_Consignes_
(1) Recopiez fidèlement le passage du texte sur l'histoire de Casino compris entre « En 1925, Geoffroy » et « sud du pays. », ces deux extraits inclus.
(2) Reproduisez à l'identique les lignes de la liste, de la toute première jusqu'à celle qui contient « AWARDS & RECOGNITION », cette dernière comprise, et uniquement celles-ci.

Ce n'est peut-être plus qu'une question de mois avant que la plus ancienne marque du commerce alimentaire en France disparaisse du paysage. La plupart des grandes enseignes du secteur comme E.Leclerc, Carrefour ou Intermarché sont des créations de l'après-guerre, émanation de la société de consommation naissante. Deux groupes sont largement antérieurs: il s'agit de Système U (dont les origines remontent à 1894) et Casino (fondé en 1898). Mais le premier ne prendra la dénomination U qu'en 1975 (auparavant Le Pain Quotidien et Unico) quand le second utilise la dénomination "Casino" depuis ses origines.

Une succursale d'alimentation Casino en 1900, lancée par Geoffroy Guichard.
Une succursale d'alimentation Casino en 1900, lancée par Geoffroy Guichard. © Groupe Casino

C'est à Saint-Étienne à la fin du XIXe siècle qu'un certain Geoffroy Guichard, issu d'une famille d'épicier, s'allie à son cousin par alliance Paul Perrachon pour reprendre un commerce alimentaire rue des Jardins (aujourd'hui rue Michel Rondet). Une épicerie qui se situe au rez-de-chaussée d'une ancienne salle de spectacle transformée en commerce: le Casino lyrique de Saint-Étienne.

Geoffroy Guichard développe le concept en magasin d'alimentation générale sur le modèle des Félix Potin qui rencontrent un très grand succès à Paris avec leurs étals de boîtes de conserve, de bocaux de légumes et de savons. Après l'ouverture d'une succursale à Veauche, à une vingtaine de kilomètres de Saint-Étienne, la Société des magasins du Casino et établissements économiques d’alimentation est officiellement créée le 2 août 1898.

Le succès est foudroyant. Les débuts de Casino sont l'histoire d'une start-up du commerce à l'orée du XXe siècle. En à peine un an, le groupe ouvre 40 succursales et lance la production de ses propres denrées dans des usines stéphanoises. Pain, huile, chocolat, café, liqueur… Le tout vendu dès 1901 sous la marque Casino. C'est l'invention de la marque de distributeur connue aujourd'hui sous l'acronyme MDD.

Pourquoi "Casino" a perduré

En 1925, Geoffroy Guichard prend seul le contrôle du groupe en rachetant les parts de ses associés. Lorsqu'il cède son fleuron quatre ans plus tard à ses enfants, Casino est un empire du commerce avec ses 1.000 succursales et ses 500 concessions, principalement située dans la moitié sud du pays.

_Données fournies_

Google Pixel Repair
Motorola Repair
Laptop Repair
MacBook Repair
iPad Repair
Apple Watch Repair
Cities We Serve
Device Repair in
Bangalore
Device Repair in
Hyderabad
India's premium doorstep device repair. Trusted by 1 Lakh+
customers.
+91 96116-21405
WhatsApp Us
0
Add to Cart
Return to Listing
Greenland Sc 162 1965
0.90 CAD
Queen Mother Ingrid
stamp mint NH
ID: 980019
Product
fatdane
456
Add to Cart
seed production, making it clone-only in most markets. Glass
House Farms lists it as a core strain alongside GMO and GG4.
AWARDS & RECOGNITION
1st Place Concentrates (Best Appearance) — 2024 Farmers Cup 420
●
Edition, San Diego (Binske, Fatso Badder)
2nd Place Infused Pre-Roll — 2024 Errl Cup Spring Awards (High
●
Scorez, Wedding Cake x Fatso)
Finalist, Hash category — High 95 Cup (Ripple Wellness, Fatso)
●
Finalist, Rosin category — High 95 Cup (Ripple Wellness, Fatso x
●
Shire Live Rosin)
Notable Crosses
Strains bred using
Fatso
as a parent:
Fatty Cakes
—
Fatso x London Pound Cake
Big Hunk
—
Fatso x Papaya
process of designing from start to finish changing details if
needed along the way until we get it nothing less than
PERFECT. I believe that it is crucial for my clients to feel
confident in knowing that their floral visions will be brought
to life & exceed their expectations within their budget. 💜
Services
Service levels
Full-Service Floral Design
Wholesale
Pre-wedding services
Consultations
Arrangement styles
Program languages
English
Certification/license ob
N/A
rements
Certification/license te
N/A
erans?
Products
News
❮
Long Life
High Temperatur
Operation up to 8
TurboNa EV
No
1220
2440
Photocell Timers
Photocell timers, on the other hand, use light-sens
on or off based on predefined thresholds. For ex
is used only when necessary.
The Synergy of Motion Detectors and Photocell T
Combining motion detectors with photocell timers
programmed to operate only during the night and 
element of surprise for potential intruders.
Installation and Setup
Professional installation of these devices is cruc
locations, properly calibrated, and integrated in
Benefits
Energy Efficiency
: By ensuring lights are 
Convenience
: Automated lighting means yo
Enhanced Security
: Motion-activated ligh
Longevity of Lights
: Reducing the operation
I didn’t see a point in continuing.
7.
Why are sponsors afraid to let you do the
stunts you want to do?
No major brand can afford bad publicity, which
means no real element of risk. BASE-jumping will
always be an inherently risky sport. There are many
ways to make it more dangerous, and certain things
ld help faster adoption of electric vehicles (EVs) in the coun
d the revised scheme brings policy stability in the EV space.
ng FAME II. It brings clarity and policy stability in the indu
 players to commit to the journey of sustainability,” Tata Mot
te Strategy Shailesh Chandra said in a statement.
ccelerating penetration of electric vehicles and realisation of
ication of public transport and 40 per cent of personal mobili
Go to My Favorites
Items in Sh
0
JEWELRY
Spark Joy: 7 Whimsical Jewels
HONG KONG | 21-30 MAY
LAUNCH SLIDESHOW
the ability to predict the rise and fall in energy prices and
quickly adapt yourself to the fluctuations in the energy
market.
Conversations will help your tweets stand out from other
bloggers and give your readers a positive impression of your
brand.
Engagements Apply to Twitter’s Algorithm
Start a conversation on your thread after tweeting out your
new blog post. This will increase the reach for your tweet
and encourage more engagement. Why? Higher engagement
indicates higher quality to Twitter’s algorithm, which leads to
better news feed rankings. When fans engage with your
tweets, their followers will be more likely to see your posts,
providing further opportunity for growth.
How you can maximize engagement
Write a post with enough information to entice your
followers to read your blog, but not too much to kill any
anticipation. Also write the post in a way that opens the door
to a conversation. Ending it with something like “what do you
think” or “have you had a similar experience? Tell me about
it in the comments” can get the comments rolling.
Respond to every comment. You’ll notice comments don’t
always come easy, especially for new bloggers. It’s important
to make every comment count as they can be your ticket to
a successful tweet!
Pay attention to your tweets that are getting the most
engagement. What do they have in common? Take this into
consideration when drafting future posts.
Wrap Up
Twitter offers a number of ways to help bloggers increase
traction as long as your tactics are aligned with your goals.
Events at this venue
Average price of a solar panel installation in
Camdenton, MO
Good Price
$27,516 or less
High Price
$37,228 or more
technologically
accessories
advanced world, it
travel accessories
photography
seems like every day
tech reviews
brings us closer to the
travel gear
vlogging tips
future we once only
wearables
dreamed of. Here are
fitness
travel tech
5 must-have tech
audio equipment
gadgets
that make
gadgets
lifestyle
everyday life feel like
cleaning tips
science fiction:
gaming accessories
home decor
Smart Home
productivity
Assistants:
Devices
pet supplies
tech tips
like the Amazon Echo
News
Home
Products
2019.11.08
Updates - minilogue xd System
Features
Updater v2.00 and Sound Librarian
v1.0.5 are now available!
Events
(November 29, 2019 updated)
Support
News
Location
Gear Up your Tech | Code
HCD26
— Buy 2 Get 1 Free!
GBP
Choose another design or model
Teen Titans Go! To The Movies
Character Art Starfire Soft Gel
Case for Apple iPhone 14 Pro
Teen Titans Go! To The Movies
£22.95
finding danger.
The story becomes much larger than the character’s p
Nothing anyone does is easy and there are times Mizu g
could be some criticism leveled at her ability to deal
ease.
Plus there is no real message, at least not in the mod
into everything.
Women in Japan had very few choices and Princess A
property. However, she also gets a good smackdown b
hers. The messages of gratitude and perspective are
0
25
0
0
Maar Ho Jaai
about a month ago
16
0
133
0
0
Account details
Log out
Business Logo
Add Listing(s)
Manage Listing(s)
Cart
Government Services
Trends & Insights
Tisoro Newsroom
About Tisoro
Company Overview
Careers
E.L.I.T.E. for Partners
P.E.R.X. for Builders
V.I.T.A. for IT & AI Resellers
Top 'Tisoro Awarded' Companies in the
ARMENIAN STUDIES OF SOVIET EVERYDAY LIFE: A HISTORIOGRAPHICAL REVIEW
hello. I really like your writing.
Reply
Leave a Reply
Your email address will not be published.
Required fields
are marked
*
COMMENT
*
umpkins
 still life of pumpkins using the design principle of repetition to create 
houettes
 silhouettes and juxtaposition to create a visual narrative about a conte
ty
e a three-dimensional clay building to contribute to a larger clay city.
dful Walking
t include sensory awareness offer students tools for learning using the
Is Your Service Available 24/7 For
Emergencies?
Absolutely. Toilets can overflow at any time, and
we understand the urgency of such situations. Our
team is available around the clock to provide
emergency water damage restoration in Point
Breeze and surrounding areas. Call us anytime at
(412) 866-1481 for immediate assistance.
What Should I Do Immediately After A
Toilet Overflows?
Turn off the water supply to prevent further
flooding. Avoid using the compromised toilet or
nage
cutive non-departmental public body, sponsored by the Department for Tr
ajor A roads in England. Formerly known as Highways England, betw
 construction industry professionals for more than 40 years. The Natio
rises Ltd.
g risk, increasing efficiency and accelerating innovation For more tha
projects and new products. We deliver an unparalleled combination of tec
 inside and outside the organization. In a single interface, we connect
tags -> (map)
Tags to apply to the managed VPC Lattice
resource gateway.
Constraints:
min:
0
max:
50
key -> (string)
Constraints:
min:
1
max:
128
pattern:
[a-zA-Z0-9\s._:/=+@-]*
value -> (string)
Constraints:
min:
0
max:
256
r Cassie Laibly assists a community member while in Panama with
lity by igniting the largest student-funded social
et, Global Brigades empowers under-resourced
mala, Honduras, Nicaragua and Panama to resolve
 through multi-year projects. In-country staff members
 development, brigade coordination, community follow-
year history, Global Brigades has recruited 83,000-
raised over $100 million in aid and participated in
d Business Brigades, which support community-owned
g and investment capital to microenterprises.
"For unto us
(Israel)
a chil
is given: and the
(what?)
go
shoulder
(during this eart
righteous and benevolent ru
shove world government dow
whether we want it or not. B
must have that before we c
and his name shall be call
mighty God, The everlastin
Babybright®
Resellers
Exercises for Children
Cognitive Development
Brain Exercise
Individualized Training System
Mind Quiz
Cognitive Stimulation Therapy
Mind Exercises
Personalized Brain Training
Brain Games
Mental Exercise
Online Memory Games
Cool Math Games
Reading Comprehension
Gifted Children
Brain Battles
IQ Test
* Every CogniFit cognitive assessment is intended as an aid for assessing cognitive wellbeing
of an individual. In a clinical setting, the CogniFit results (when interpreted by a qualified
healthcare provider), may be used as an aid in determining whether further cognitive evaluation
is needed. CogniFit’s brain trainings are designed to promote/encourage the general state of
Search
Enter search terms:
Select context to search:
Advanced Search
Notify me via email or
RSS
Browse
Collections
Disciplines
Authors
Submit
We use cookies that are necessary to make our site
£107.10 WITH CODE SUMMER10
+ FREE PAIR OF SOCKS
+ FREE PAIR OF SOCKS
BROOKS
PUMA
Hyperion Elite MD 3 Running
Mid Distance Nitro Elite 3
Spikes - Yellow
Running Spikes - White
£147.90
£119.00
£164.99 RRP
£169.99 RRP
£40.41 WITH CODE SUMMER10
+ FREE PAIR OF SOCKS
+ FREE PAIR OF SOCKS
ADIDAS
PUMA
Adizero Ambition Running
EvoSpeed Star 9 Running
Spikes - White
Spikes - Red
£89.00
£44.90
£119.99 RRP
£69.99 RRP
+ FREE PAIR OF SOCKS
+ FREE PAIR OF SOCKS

_Corrigé_
(1)
En 1925, Geoffroy Guichard prend seul le contrôle du groupe en rachetant les parts de ses associés. Lorsqu'il cède son fleuron quatre ans plus tard à ses enfants, Casino est un empire du commerce avec ses 1.000 succursales et ses 500 concessions, principalement située dans la moitié sud du pays.

(2)
Google Pixel Repair
Motorola Repair
Laptop Repair
MacBook Repair
iPad Repair
Apple Watch Repair
Cities We Serve
Device Repair in
Bangalore
Device Repair in
Hyderabad
India's premium doorstep device repair. Trusted by 1 Lakh+
customers.
+91 96116-21405
WhatsApp Us
0
Add to Cart
Return to Listing
Greenland Sc 162 1965
0.90 CAD
Queen Mother Ingrid
stamp mint NH
ID: 980019
Product
fatdane
456
Add to Cart
seed production, making it clone-only in most markets. Glass
House Farms lists it as a core strain alongside GMO and GG4.
AWARDS & RECOGNITION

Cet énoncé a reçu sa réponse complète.